WHAT IS NEEDED: Take each line below that has "center" and copy it.

DATA SHOWN:

──────────

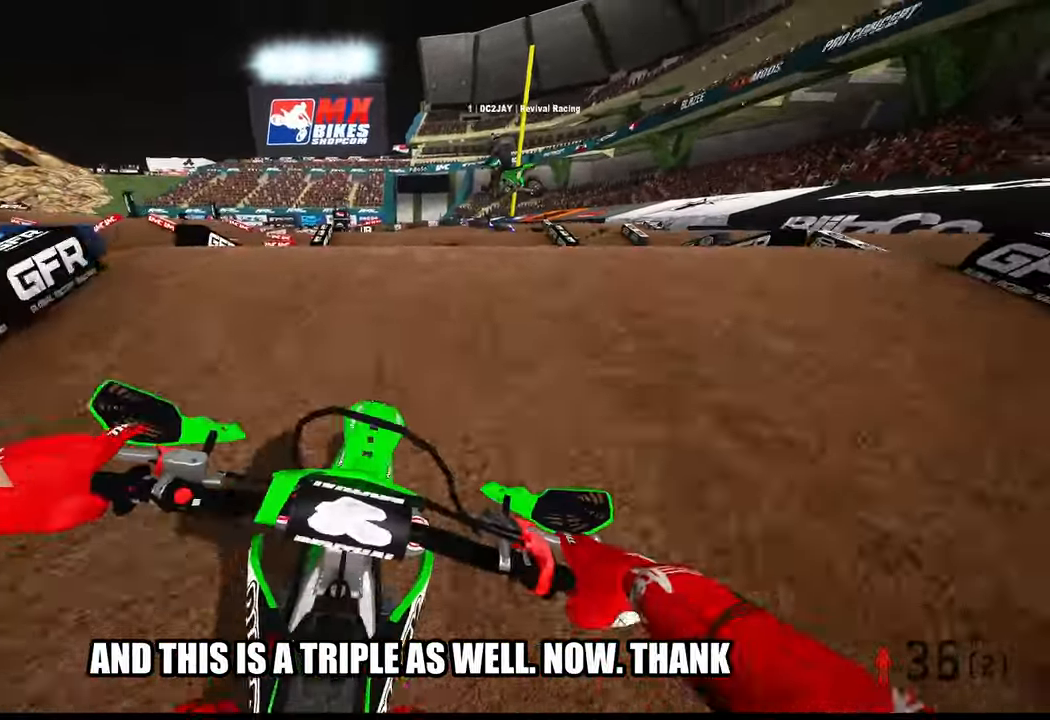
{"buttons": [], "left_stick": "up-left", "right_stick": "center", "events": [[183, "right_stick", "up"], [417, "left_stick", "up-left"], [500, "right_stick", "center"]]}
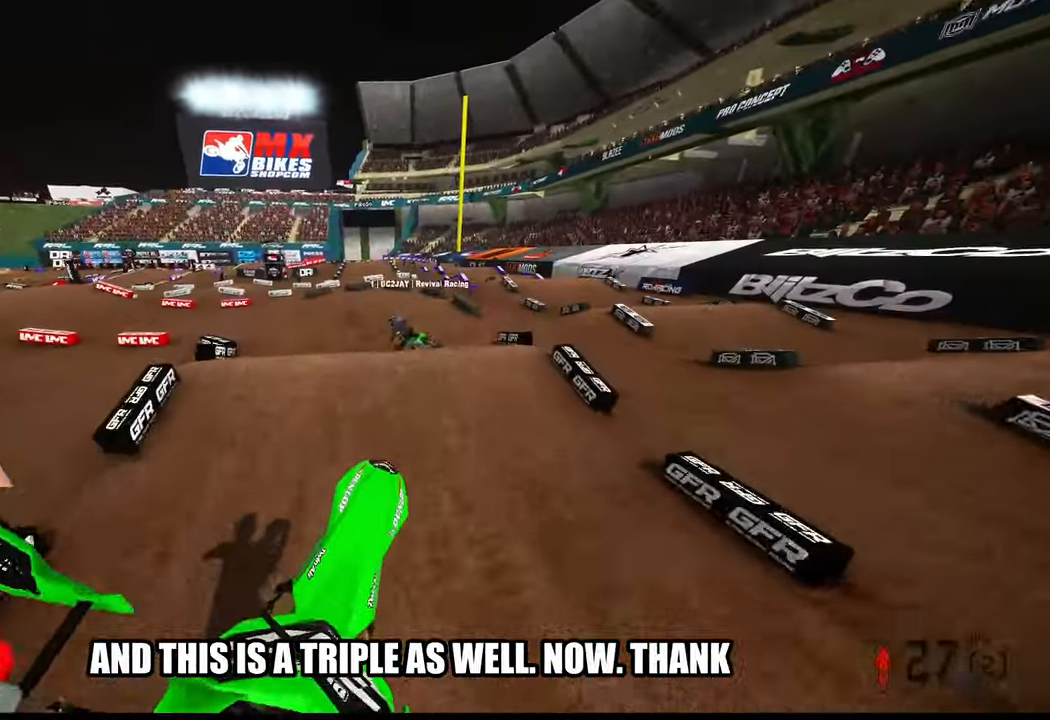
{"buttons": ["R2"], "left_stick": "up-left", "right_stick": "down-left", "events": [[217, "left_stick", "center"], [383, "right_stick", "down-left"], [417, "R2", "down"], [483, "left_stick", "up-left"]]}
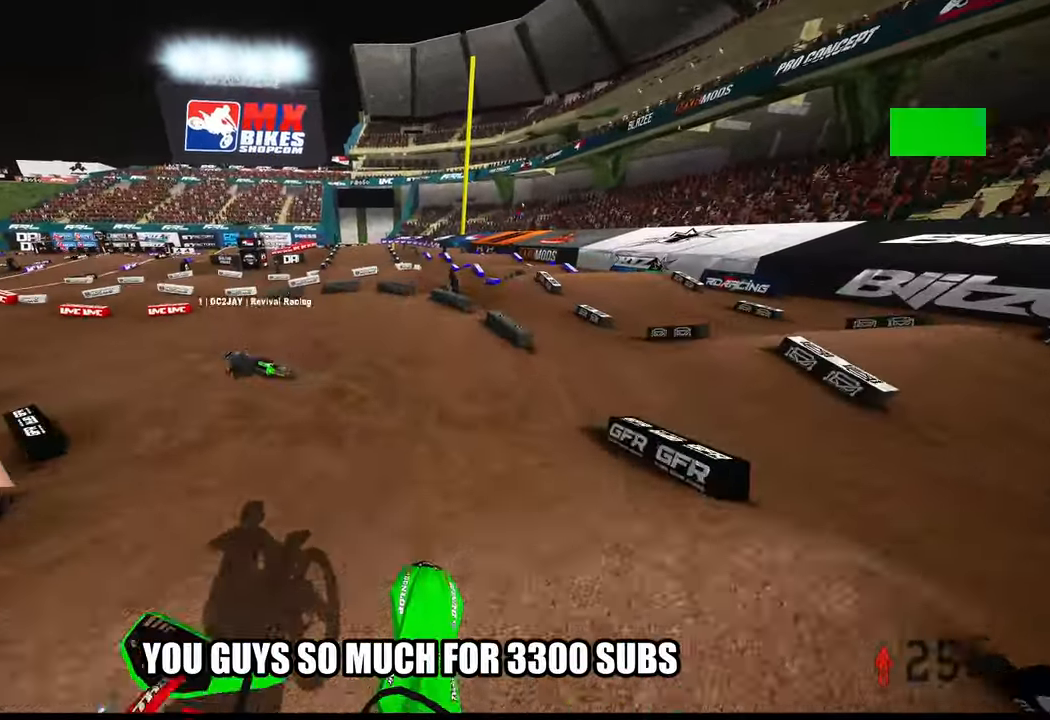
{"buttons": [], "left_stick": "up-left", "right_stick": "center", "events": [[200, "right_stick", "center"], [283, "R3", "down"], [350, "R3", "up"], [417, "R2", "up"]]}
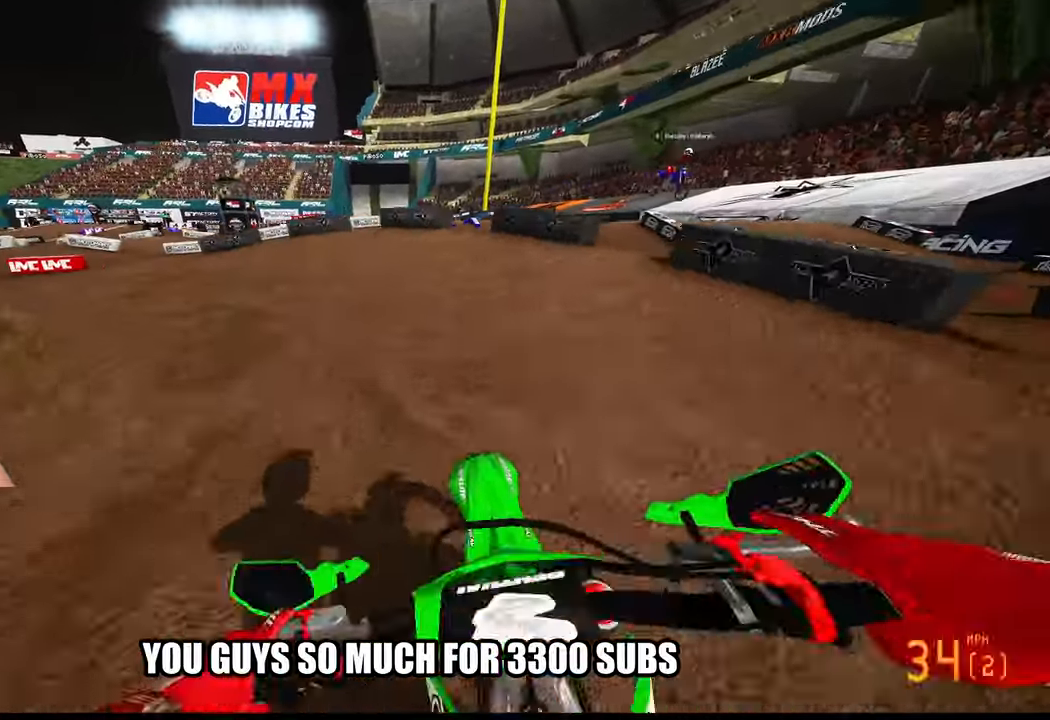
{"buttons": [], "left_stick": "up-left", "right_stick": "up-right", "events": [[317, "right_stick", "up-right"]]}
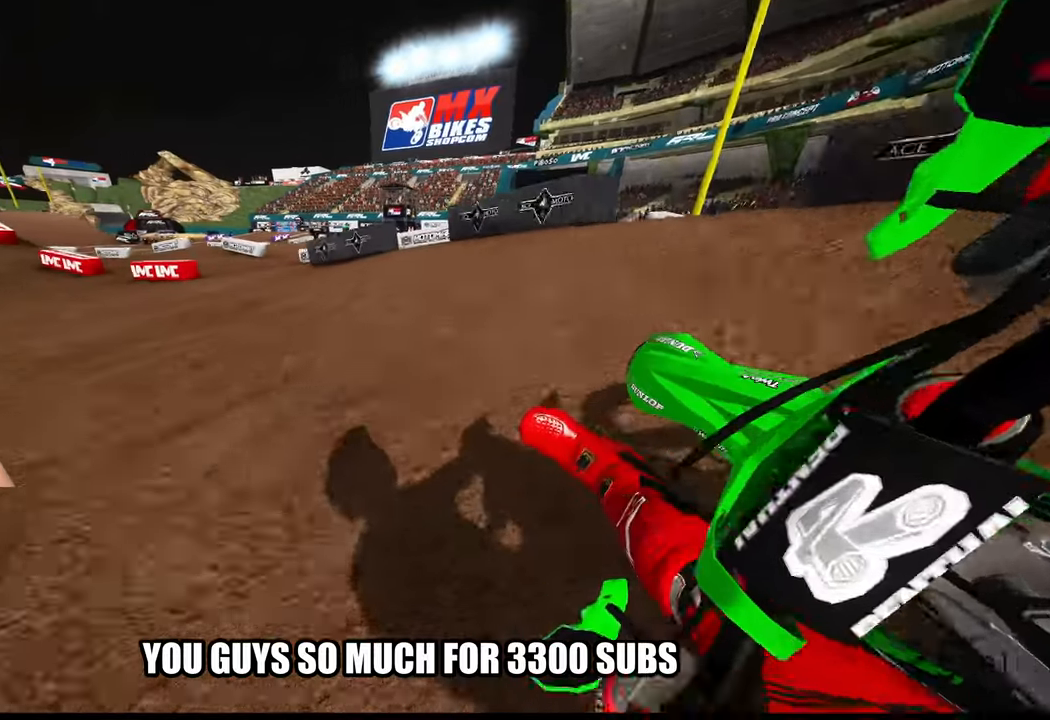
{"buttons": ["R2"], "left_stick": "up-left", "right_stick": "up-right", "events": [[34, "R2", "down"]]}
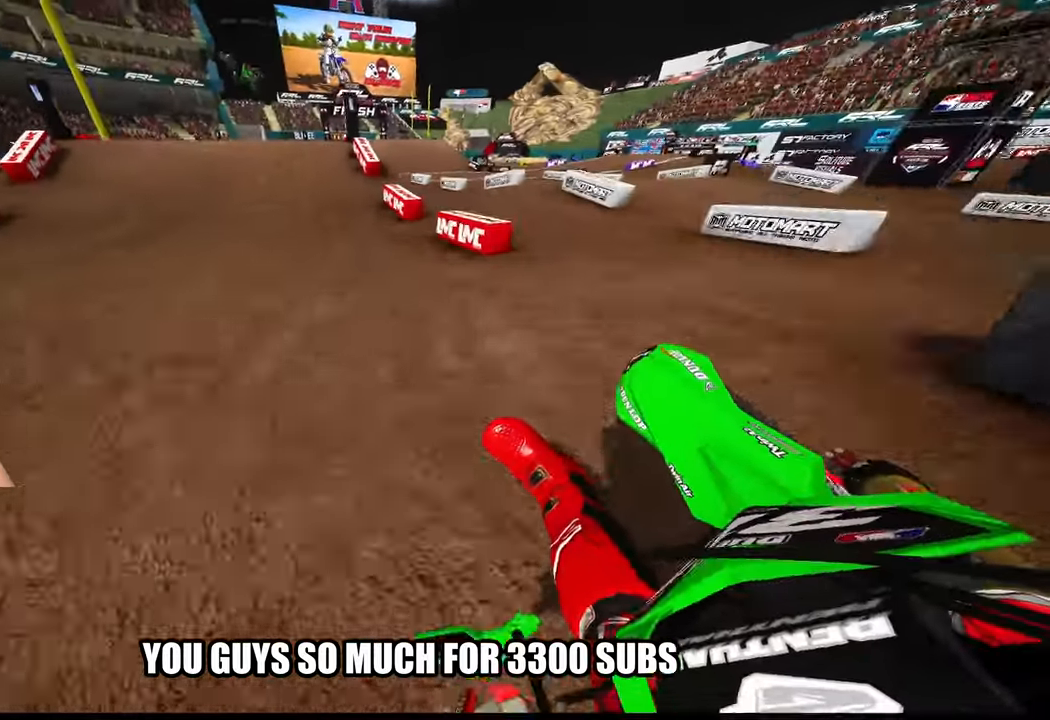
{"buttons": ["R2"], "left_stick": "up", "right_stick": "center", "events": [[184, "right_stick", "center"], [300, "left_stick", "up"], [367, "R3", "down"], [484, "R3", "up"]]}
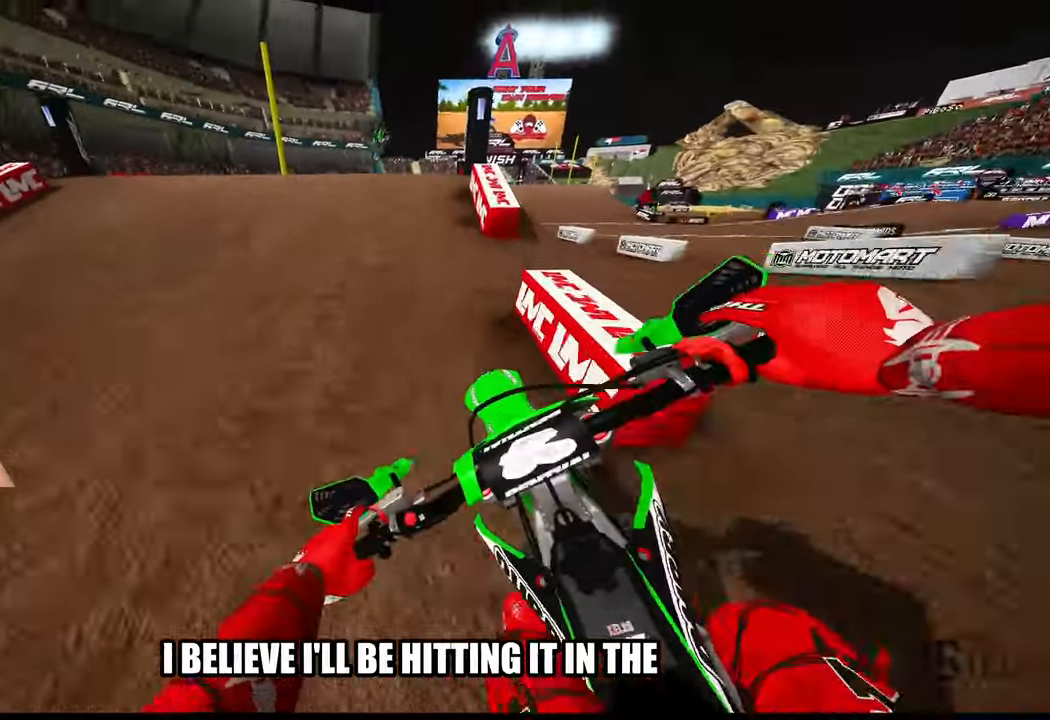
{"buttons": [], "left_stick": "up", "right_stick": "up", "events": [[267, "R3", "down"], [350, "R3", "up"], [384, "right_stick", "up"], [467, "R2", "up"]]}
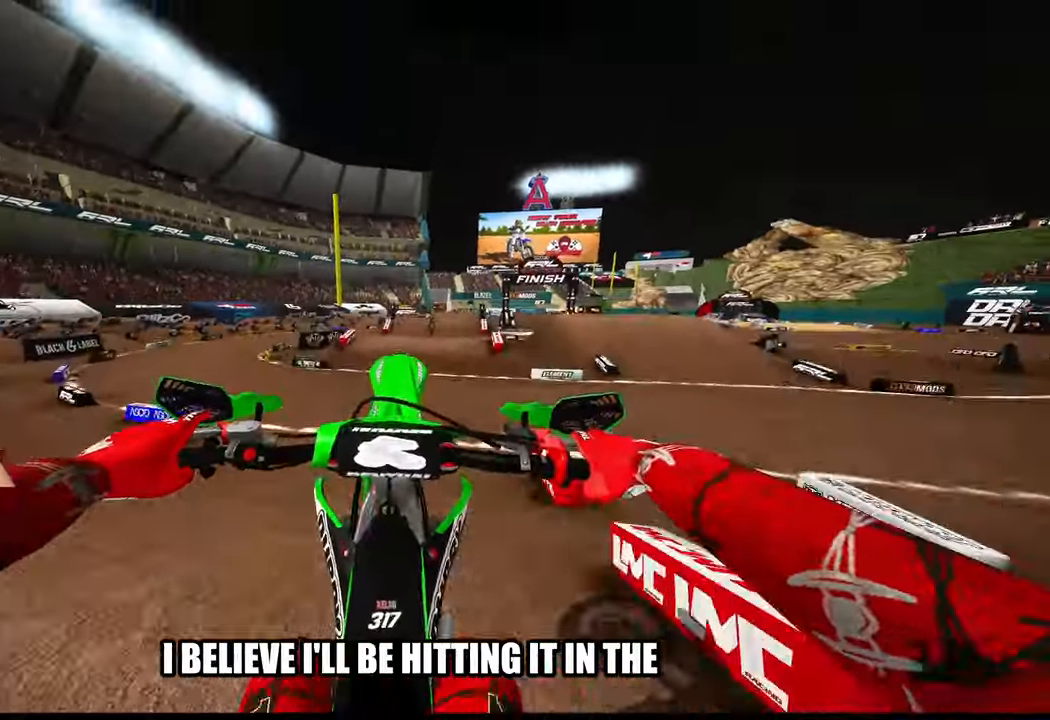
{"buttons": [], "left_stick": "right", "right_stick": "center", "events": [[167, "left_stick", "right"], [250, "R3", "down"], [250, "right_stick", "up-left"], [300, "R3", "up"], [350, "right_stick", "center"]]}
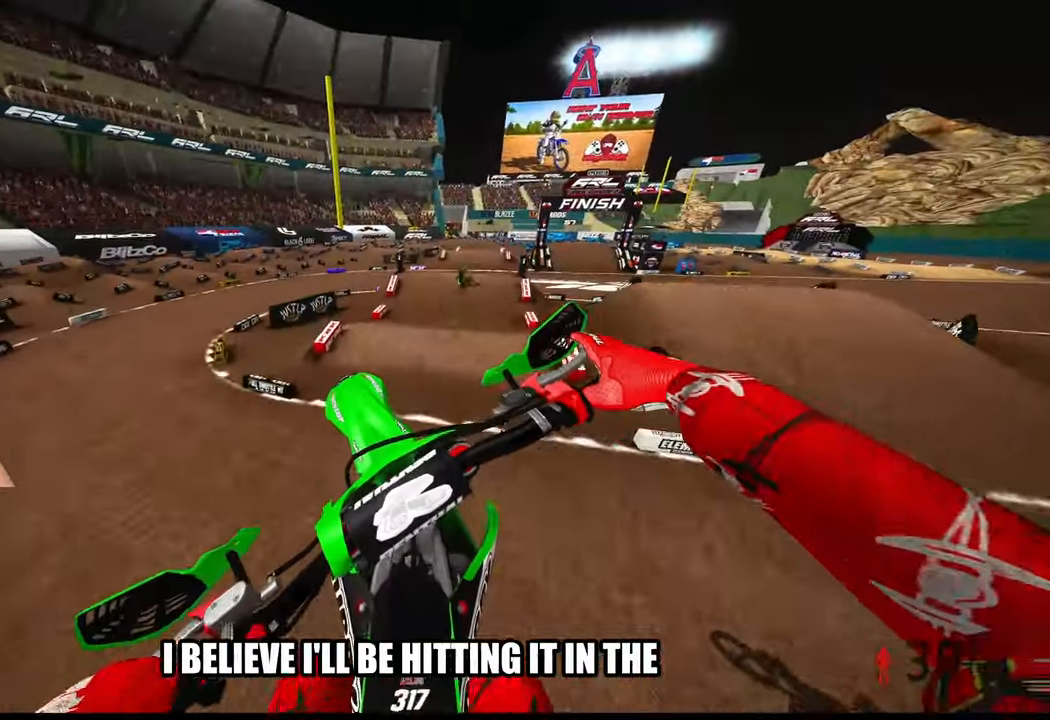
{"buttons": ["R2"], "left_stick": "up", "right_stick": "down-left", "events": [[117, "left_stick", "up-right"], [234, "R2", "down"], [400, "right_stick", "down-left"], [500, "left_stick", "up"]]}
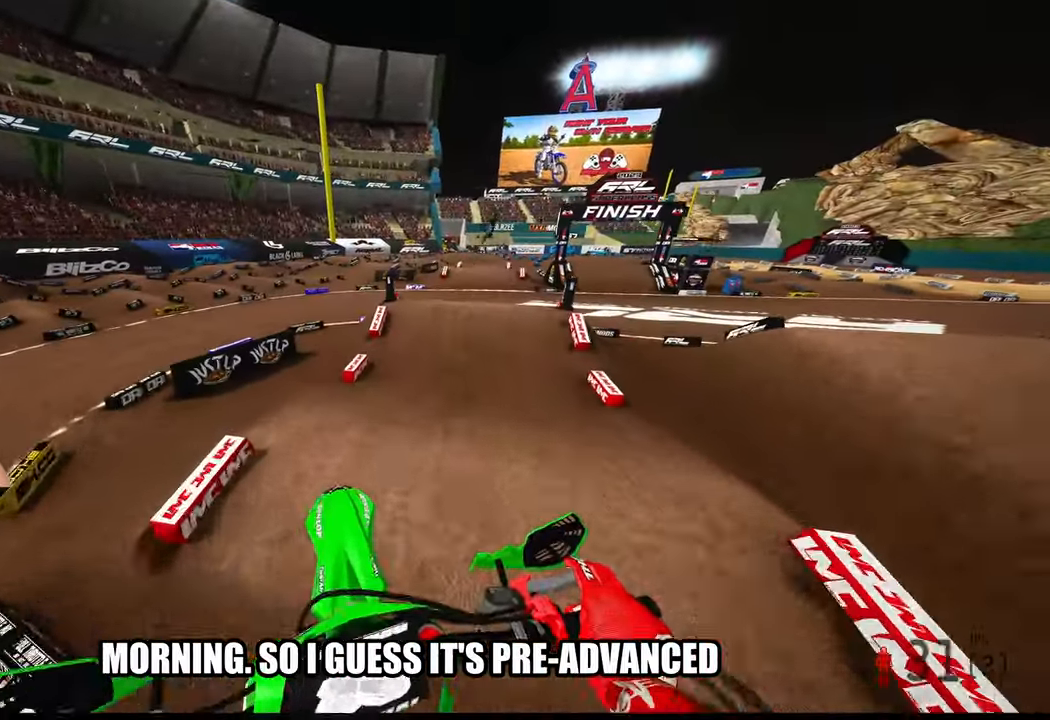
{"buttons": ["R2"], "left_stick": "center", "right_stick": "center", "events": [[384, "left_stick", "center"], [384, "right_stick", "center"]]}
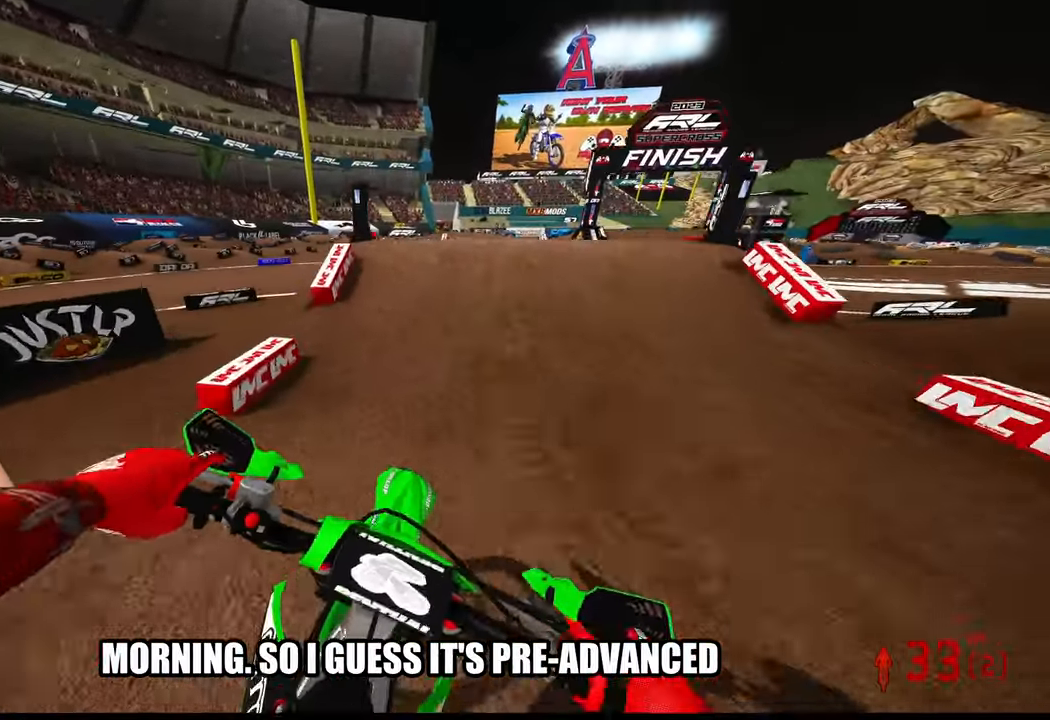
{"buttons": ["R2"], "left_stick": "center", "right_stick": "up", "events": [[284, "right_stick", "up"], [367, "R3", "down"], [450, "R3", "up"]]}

──────────

EXERCISE SOLUTION:
{"buttons": [], "left_stick": "up-left", "right_stick": "center", "events": [[183, "right_stick", "up"], [417, "left_stick", "up-left"], [500, "right_stick", "center"]]}
{"buttons": ["R2"], "left_stick": "up-left", "right_stick": "down-left", "events": [[217, "left_stick", "center"], [383, "right_stick", "down-left"], [417, "R2", "down"], [483, "left_stick", "up-left"]]}
{"buttons": [], "left_stick": "up-left", "right_stick": "center", "events": [[200, "right_stick", "center"], [283, "R3", "down"], [350, "R3", "up"], [417, "R2", "up"]]}
{"buttons": ["R2"], "left_stick": "up", "right_stick": "center", "events": [[184, "right_stick", "center"], [300, "left_stick", "up"], [367, "R3", "down"], [484, "R3", "up"]]}
{"buttons": [], "left_stick": "right", "right_stick": "center", "events": [[167, "left_stick", "right"], [250, "R3", "down"], [250, "right_stick", "up-left"], [300, "R3", "up"], [350, "right_stick", "center"]]}
{"buttons": ["R2"], "left_stick": "center", "right_stick": "center", "events": [[384, "left_stick", "center"], [384, "right_stick", "center"]]}
{"buttons": ["R2"], "left_stick": "center", "right_stick": "up", "events": [[284, "right_stick", "up"], [367, "R3", "down"], [450, "R3", "up"]]}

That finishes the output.